** Opening Task inputs block **

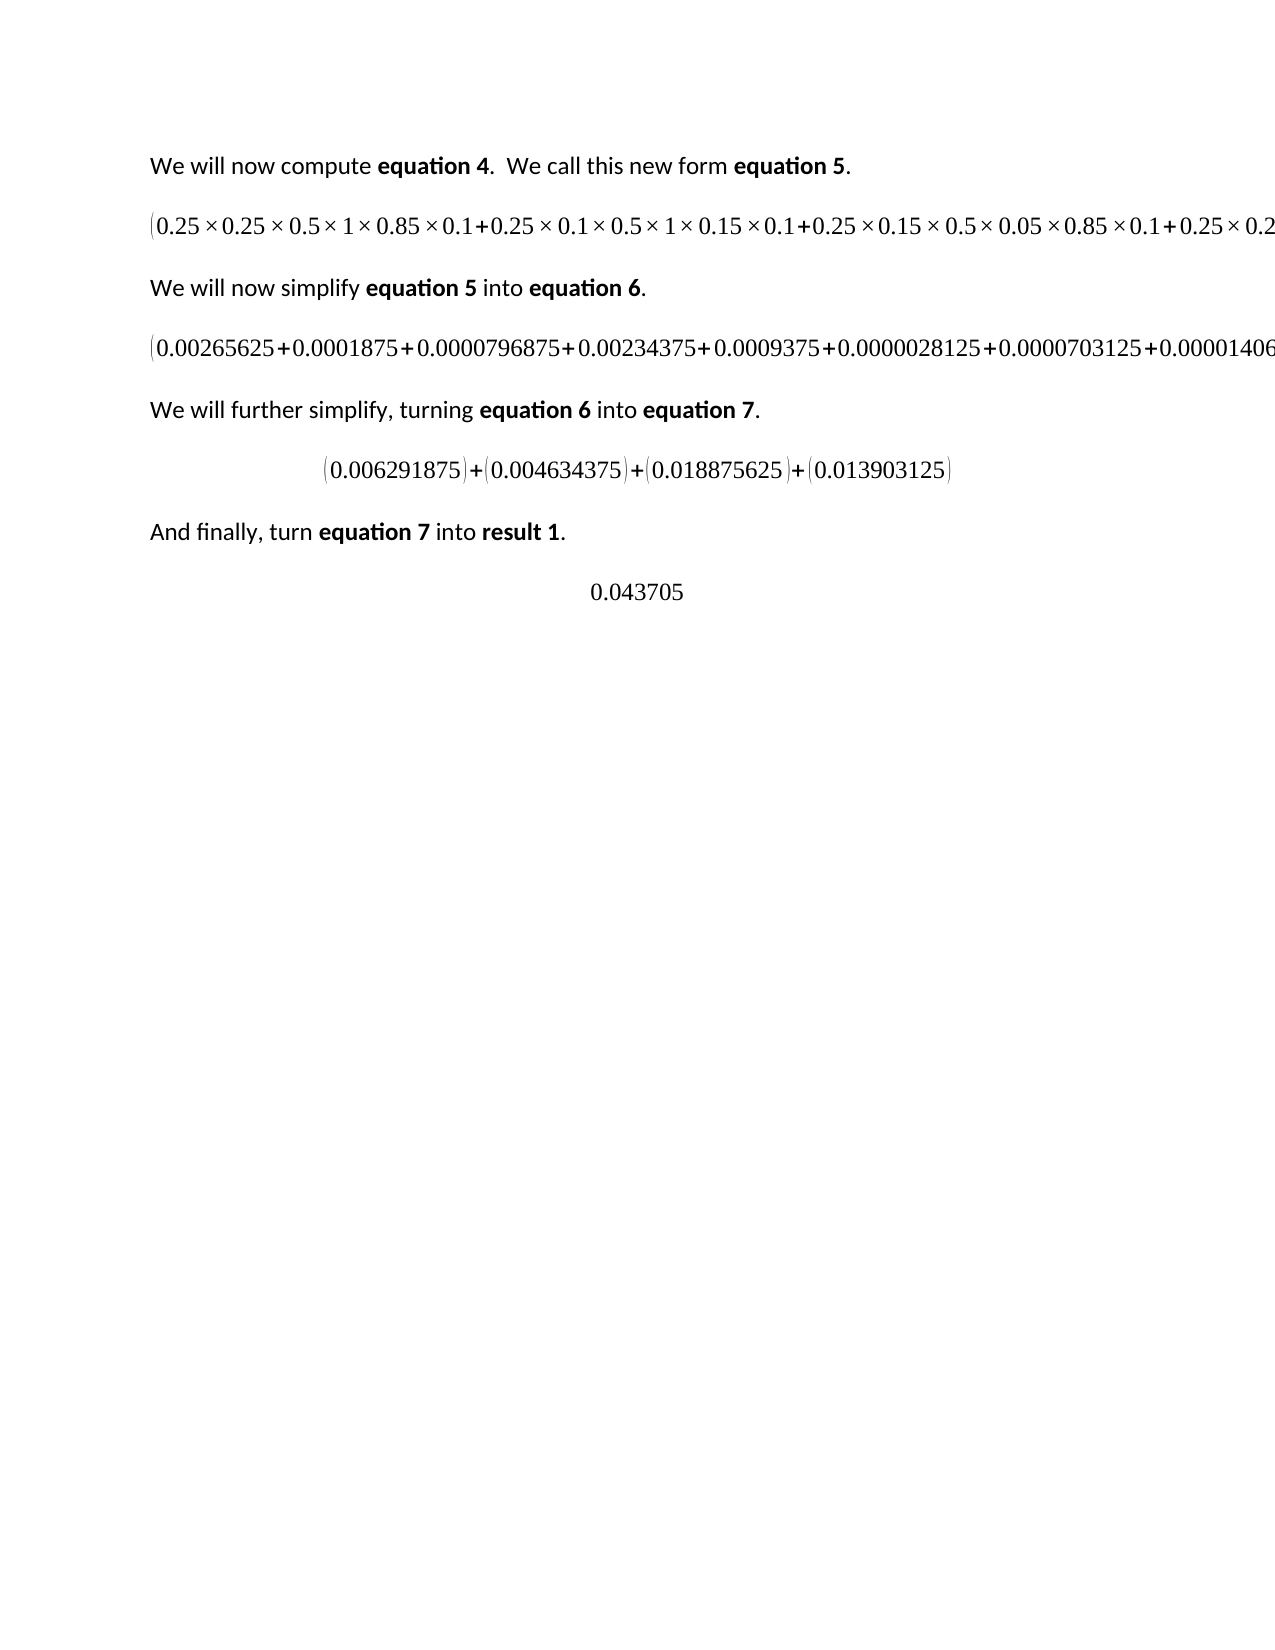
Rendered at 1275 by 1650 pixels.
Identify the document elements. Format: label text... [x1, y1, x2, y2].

text We will now compute equation 4. We call this new form equation 5. [150, 150, 1125, 181]
text And finally, turn equation 7 into result 1. [150, 517, 1125, 547]
text We will now simplify equation 5 into equation 6. [150, 272, 1125, 303]
text We will further simplify, turning equation 6 into equation 7. [150, 394, 1125, 425]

** Closing Task inputs block **

Exercise: Give the material above again exactly as it stands, minus any images.

Result for this task:
Rendered at 1275 by 1650 pixels.
Identify the document elements. Format: label text... [x1, y1, x2, y2].

text We will now compute equation 4. We call this new form equation 5. [150, 150, 1125, 181]
text And finally, turn equation 7 into result 1. [150, 517, 1125, 547]
text We will now simplify equation 5 into equation 6. [150, 272, 1125, 303]
text We will further simplify, turning equation 6 into equation 7. [150, 394, 1125, 425]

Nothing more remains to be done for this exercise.